**Dataset entries:**
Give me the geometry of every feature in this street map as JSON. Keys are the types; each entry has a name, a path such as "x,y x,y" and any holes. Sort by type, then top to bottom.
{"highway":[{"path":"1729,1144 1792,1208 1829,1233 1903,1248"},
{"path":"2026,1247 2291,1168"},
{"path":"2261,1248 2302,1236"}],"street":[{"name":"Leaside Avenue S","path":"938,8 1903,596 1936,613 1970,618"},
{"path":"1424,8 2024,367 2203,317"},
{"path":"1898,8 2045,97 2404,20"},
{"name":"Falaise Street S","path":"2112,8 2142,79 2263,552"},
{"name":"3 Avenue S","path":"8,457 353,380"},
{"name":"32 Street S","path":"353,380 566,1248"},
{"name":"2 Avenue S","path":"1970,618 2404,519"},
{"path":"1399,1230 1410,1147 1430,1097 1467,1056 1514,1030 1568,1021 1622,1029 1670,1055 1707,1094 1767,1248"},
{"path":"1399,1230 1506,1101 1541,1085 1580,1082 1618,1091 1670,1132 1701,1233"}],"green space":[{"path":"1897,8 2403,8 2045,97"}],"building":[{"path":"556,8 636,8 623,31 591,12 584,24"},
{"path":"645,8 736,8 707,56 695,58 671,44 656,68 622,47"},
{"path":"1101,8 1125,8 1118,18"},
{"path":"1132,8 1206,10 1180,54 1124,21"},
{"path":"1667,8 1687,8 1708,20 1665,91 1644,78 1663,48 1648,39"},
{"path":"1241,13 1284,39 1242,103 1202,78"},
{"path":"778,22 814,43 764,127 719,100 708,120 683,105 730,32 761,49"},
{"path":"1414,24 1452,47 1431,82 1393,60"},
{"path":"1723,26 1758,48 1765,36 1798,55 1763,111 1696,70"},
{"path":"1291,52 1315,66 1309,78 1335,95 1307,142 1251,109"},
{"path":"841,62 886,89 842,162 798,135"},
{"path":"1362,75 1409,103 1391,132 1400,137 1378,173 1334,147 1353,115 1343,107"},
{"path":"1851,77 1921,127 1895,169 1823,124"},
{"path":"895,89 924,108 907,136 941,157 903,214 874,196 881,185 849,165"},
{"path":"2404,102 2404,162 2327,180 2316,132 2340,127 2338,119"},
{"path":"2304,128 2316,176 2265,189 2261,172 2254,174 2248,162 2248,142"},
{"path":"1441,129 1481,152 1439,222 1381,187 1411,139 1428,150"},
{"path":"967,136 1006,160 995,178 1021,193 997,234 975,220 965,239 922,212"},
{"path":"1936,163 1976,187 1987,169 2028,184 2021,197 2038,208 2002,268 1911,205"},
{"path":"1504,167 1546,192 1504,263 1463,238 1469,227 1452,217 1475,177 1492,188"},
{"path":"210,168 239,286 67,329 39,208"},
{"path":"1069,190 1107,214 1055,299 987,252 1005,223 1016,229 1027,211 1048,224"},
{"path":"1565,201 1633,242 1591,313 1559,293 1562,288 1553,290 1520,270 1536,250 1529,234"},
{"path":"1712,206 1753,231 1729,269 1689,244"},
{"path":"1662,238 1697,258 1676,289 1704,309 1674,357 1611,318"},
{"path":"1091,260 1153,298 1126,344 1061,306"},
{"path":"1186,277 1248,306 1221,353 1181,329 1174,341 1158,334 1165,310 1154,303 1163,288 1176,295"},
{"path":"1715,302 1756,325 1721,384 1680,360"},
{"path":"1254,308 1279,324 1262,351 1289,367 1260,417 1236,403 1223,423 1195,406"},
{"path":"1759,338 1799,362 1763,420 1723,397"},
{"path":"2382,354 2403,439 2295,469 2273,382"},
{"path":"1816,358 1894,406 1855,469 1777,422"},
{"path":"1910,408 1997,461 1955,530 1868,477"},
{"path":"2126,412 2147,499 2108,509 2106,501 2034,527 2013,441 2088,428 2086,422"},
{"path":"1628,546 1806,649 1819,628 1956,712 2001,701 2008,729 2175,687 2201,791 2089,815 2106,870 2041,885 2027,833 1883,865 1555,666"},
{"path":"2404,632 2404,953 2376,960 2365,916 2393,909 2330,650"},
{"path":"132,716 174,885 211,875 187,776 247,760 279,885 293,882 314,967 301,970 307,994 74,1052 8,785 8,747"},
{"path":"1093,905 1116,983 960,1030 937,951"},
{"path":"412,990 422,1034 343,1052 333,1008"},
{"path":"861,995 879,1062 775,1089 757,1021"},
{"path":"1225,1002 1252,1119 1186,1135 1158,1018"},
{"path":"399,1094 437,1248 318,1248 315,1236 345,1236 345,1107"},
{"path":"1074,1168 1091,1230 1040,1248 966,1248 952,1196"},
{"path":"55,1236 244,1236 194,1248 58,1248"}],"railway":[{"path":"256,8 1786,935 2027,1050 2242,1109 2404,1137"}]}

**Work required:** The response should be every record above restated exactly.

**Result for this exercise:**
Give me the geometry of every feature in this street map as JSON. Keys are the types; each entry has a name, a path such as "x,y x,y" and any holes. Sort by type, then top to bottom.
{"highway":[{"path":"1729,1144 1792,1208 1829,1233 1903,1248"},
{"path":"2026,1247 2291,1168"},
{"path":"2261,1248 2302,1236"}],"street":[{"name":"Leaside Avenue S","path":"938,8 1903,596 1936,613 1970,618"},
{"path":"1424,8 2024,367 2203,317"},
{"path":"1898,8 2045,97 2404,20"},
{"name":"Falaise Street S","path":"2112,8 2142,79 2263,552"},
{"name":"3 Avenue S","path":"8,457 353,380"},
{"name":"32 Street S","path":"353,380 566,1248"},
{"name":"2 Avenue S","path":"1970,618 2404,519"},
{"path":"1399,1230 1410,1147 1430,1097 1467,1056 1514,1030 1568,1021 1622,1029 1670,1055 1707,1094 1767,1248"},
{"path":"1399,1230 1506,1101 1541,1085 1580,1082 1618,1091 1670,1132 1701,1233"}],"green space":[{"path":"1897,8 2403,8 2045,97"}],"building":[{"path":"556,8 636,8 623,31 591,12 584,24"},
{"path":"645,8 736,8 707,56 695,58 671,44 656,68 622,47"},
{"path":"1101,8 1125,8 1118,18"},
{"path":"1132,8 1206,10 1180,54 1124,21"},
{"path":"1667,8 1687,8 1708,20 1665,91 1644,78 1663,48 1648,39"},
{"path":"1241,13 1284,39 1242,103 1202,78"},
{"path":"778,22 814,43 764,127 719,100 708,120 683,105 730,32 761,49"},
{"path":"1414,24 1452,47 1431,82 1393,60"},
{"path":"1723,26 1758,48 1765,36 1798,55 1763,111 1696,70"},
{"path":"1291,52 1315,66 1309,78 1335,95 1307,142 1251,109"},
{"path":"841,62 886,89 842,162 798,135"},
{"path":"1362,75 1409,103 1391,132 1400,137 1378,173 1334,147 1353,115 1343,107"},
{"path":"1851,77 1921,127 1895,169 1823,124"},
{"path":"895,89 924,108 907,136 941,157 903,214 874,196 881,185 849,165"},
{"path":"2404,102 2404,162 2327,180 2316,132 2340,127 2338,119"},
{"path":"2304,128 2316,176 2265,189 2261,172 2254,174 2248,162 2248,142"},
{"path":"1441,129 1481,152 1439,222 1381,187 1411,139 1428,150"},
{"path":"967,136 1006,160 995,178 1021,193 997,234 975,220 965,239 922,212"},
{"path":"1936,163 1976,187 1987,169 2028,184 2021,197 2038,208 2002,268 1911,205"},
{"path":"1504,167 1546,192 1504,263 1463,238 1469,227 1452,217 1475,177 1492,188"},
{"path":"210,168 239,286 67,329 39,208"},
{"path":"1069,190 1107,214 1055,299 987,252 1005,223 1016,229 1027,211 1048,224"},
{"path":"1565,201 1633,242 1591,313 1559,293 1562,288 1553,290 1520,270 1536,250 1529,234"},
{"path":"1712,206 1753,231 1729,269 1689,244"},
{"path":"1662,238 1697,258 1676,289 1704,309 1674,357 1611,318"},
{"path":"1091,260 1153,298 1126,344 1061,306"},
{"path":"1186,277 1248,306 1221,353 1181,329 1174,341 1158,334 1165,310 1154,303 1163,288 1176,295"},
{"path":"1715,302 1756,325 1721,384 1680,360"},
{"path":"1254,308 1279,324 1262,351 1289,367 1260,417 1236,403 1223,423 1195,406"},
{"path":"1759,338 1799,362 1763,420 1723,397"},
{"path":"2382,354 2403,439 2295,469 2273,382"},
{"path":"1816,358 1894,406 1855,469 1777,422"},
{"path":"1910,408 1997,461 1955,530 1868,477"},
{"path":"2126,412 2147,499 2108,509 2106,501 2034,527 2013,441 2088,428 2086,422"},
{"path":"1628,546 1806,649 1819,628 1956,712 2001,701 2008,729 2175,687 2201,791 2089,815 2106,870 2041,885 2027,833 1883,865 1555,666"},
{"path":"2404,632 2404,953 2376,960 2365,916 2393,909 2330,650"},
{"path":"132,716 174,885 211,875 187,776 247,760 279,885 293,882 314,967 301,970 307,994 74,1052 8,785 8,747"},
{"path":"1093,905 1116,983 960,1030 937,951"},
{"path":"412,990 422,1034 343,1052 333,1008"},
{"path":"861,995 879,1062 775,1089 757,1021"},
{"path":"1225,1002 1252,1119 1186,1135 1158,1018"},
{"path":"399,1094 437,1248 318,1248 315,1236 345,1236 345,1107"},
{"path":"1074,1168 1091,1230 1040,1248 966,1248 952,1196"},
{"path":"55,1236 244,1236 194,1248 58,1248"}],"railway":[{"path":"256,8 1786,935 2027,1050 2242,1109 2404,1137"}]}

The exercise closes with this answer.